El muchacho se parecía a la palabra fantasma. Pero no era un fantasma; yo estaba segura. Lo veía todos los días en la estación Acoyte del subte A. Todas las mañanas, yo esperaba en el andén, para ir al trabajo. Él me saludaba junto al cartel de propaganda, en medio de las vías.
Sonreía, agitaba su mano izquierda (porque con la derecha sostenía la jabalina) e inclinaba su cabeza, mientras me decía “Buen día, preciosa”. Era bastante alto, de cabello oscuro y ojos grandes. Su sonrisa dejaba ver los dientes blanquísimos y estiraba los labios gruesos. Llevaba ropa deportiva: pantalón corto azul, remera blanca y zapatillas del mismo color. La ropa parecía un poco antigua.
Las primeras veces, yo miraba a la gente que estaba a mi lado. Nadie parecía reparar en él. Una vez, me animé y le pregunté a un hombre gris de traje gris con portafolios gris:
—¿No le parece peligroso que aquel muchacho esté en medio de las vías?
—¿Qué muchacho? —preguntó el hombre gris.
—Aquél, ¿no lo ve?, el que nos saluda con la mano, el de la jabalina…
El hombre gris me miró con cara rara, sacudió la cabeza y se alejó de mí, como espantado. ¡Hay cada loco suelto!
Lo intenté varias veces, pero llegué a la conclusión de que nadie lo veía. Y yo no estaba inventando, ni mucho menos… Siempre fui una persona seria, coherente, lúcida y perfectamente normal. Además, mi hija también lo vio una mañana. Y él le tiró un beso. ¡Claro! Estaba más cerca de su edad que de la mía.
Una mañana, comenté el asunto con el policía que estaba al lado de los molinetes.
—Un viejo me dijo algo parecido, hace tiempo: a él lo saludaba una chica rubia —comentó—. Después no lo vi más. A mí me hace acordar, lo que usted describe, al muchacho que se mató hace muchos años en el subte. Alguien me contó la historia. No sé si fue acá, en Acoyte; ni siquiera sé si fue en esta línea.
—¿Un muchacho que se mató? ¿Cómo fue? —pregunté con curiosidad— ¿Lo pisó el tren?¿Se suicidó?
—No, qué se va a suicidar… Estaba en el andén con otros pibes, jodiendo… Ya sabe cómo son los pibes… Venían de unas competencias deportivas y él traía la jabalina que lanzaba. En una de ésas, uno lo empujó sin querer. El chico se cayó y con la jabalina tocó las dos vías y ahí nomás murió electrocutado. Dicen que fue horrible, pobre santo.
El relato me impresionó mucho. Si en verdad el muchacho estaba muerto, ¿por qué yo lo veía con tanta claridad? Y lo escuchaba, además.

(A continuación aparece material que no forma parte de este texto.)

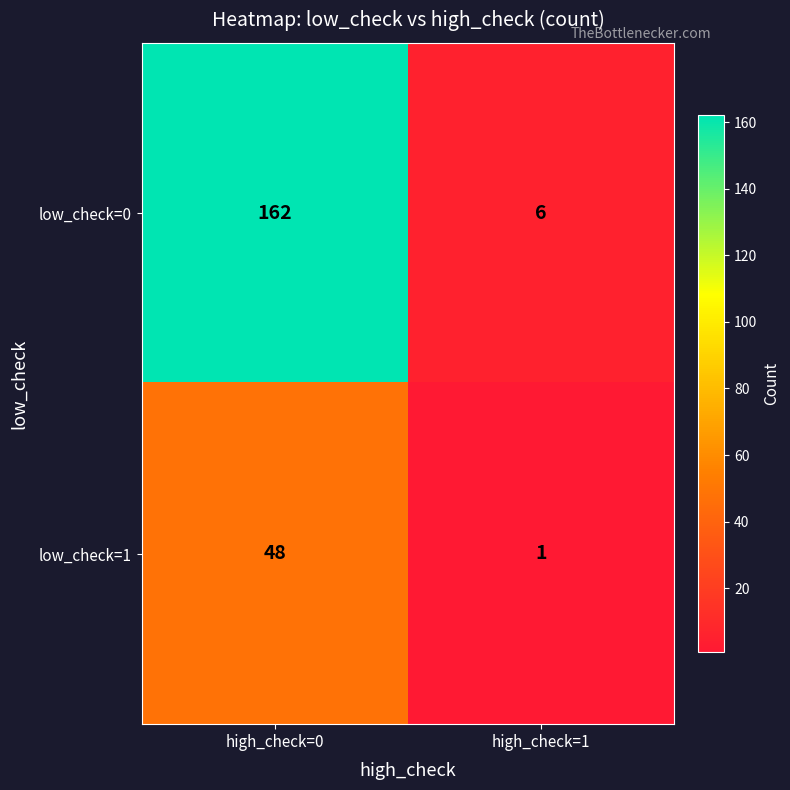

Which category has the lowest value in the low_check=0 series?

high_check=1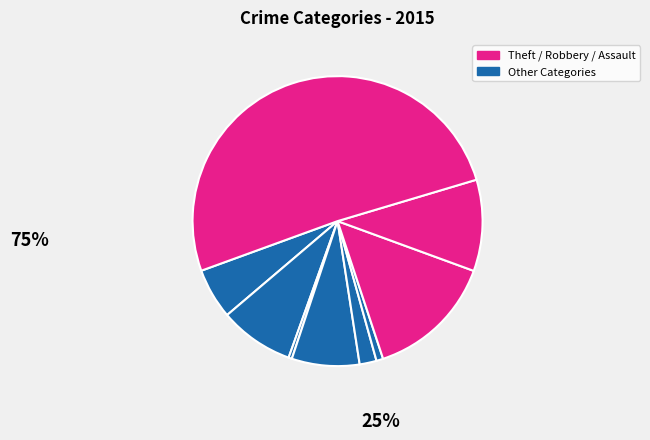

How many segments does this pie chart have?

9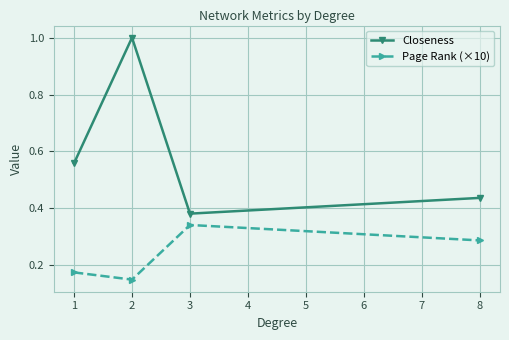

True or false: Closeness has a value of 0.1 at 1.

False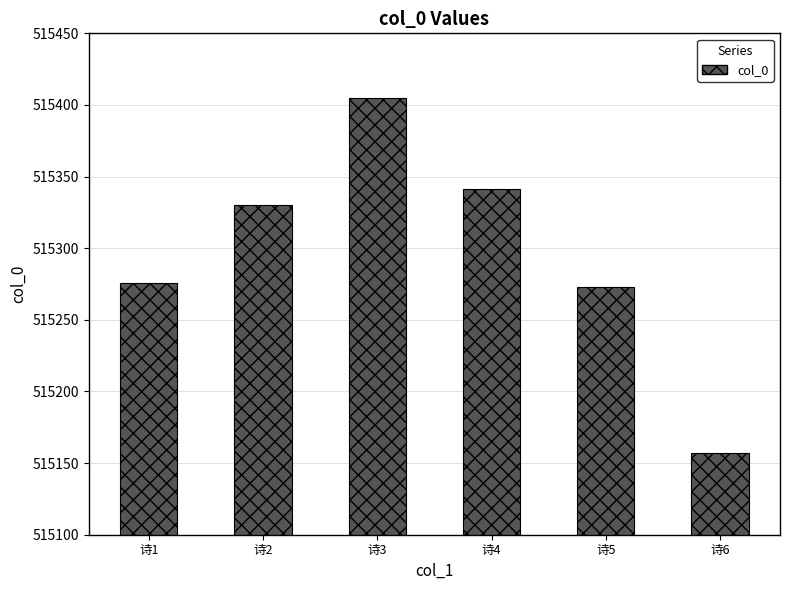

How many bars are there in total?

6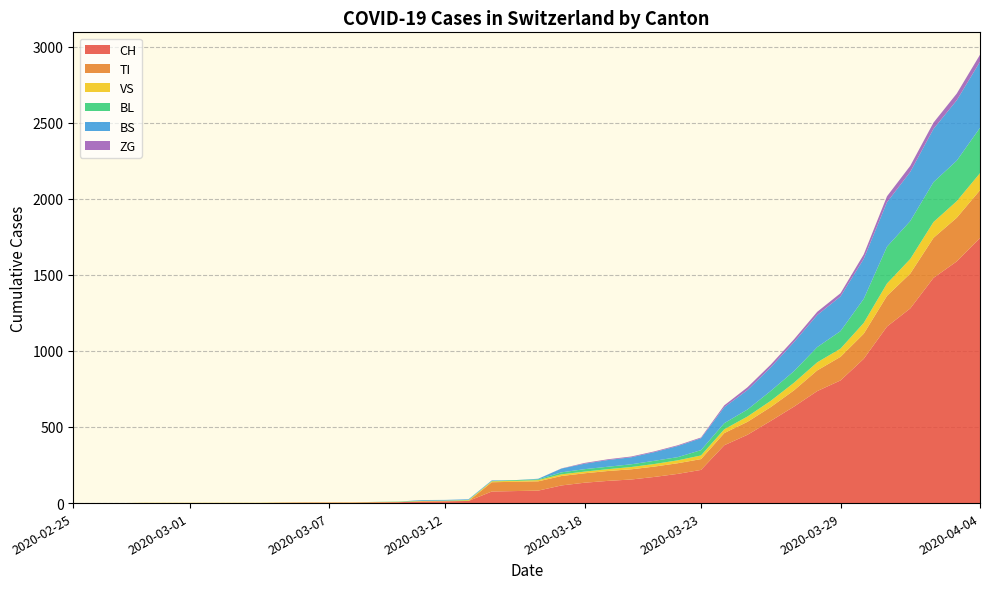

Reading left to right, extract all data points from this chart.

CH: 0	0	0	0	0	0	0	0	0	2	3	3	3	5	6	11	12	14	76	79	82	116	134	146	155	172	192	218	380	449	540	634	736	806	948	1160	1279	1480	1588	1742
TI: 0	0	0	0	0	0	0	0	0	0	0	0	0	0	0	0	0	0	61	61	61	62	62	65	67	68	70	71	80	85	91	107	136	155	165	202	229	263	287	314
VS: 0	0	0	2	2	2	2	2	2	2	2	2	2	2	2	3	3	5	6	6	8	11	11	12	15	17	19	24	25	35	41	50	53	54	71	81	96	104	109	112
BL: 0	0	0	0	0	0	0	0	0	0	0	0	0	1	2	2	2	2	2	5	5	13	16	16	18	21	21	35	40	46	65	76	100	115	158	242	249	262	266	298
BS: 0	0	0	0	0	0	0	0	0	0	0	0	0	0	0	4	4	4	4	0	4	25	36	44	46	57	73	78	105	128	155	191	211	228	263	292	323	350	397	434
ZG: 0	0	0	0	0	0	0	0	0	0	0	0	0	0	0	0	0	0	0	0	0	1	5	5	5	5	5	5	12	18	18	18	21	21	29	39	40	41	44	46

Al poco tiempo, se le dio por jugar. Saltaba y se paraba entre las dos vías de mi lado, hasta que veía la llegada del subte. Corría y, cuando el tren lo alcanzaba, lanzaba bien lejos su jabalina. Yo subía al vagón escuchando sus carcajadas. Era tan alegre, tan fresco, tan simpático…
Ya le había tomado mucho cariño. Era la primera –la única- cara amiga que veía por las mañanas. Soy una mujer solitaria: mi hija es grande y tiene su vida propia; solo nos vemos de vez en cuando. No tengo otros parientes ni amigos. Por eso, aquel “Buenos días, preciosa”, comenzó a convertirse en la fuerza motriz de mi tiempo tedioso, rutinario, sin emociones, sin planes de futuro. Con un gesto, me invitó, una vez, a acompañarlo. Extendía su mano hacia mí y sus ojos esperaban mi aceptación. Yo dudé. Varios días, dudé.
Sin embargo, una mañana de enero, fue tan magnética su sonrisa, que sentí que una luz dorada brotaba de la punta de sus dedos hacia mi mano. Y entonces, salté a las vías, justo cuando entraba el subte en la estación.
A él no lo he vuelto a encontrar. Pero hay un joven al que saludo todas las mañanas. Está de pie en el andén, esperando la llegada del subte. Seguramente, va al trabajo. Viste un pantalón gris, un saco Príncipe de Gales y una corbata demasiado aburrida para su edad. Se le nota en la cara que no es feliz. Me regala una sonrisa triste cuando me mira y yo alzo la mano izquierda para saludarlo –porque con la derecha sostengo una rosa-, mientras le digo “Buenos días, mi amor”.
Me pregunto cuánto tardará en aceptar mi invitación.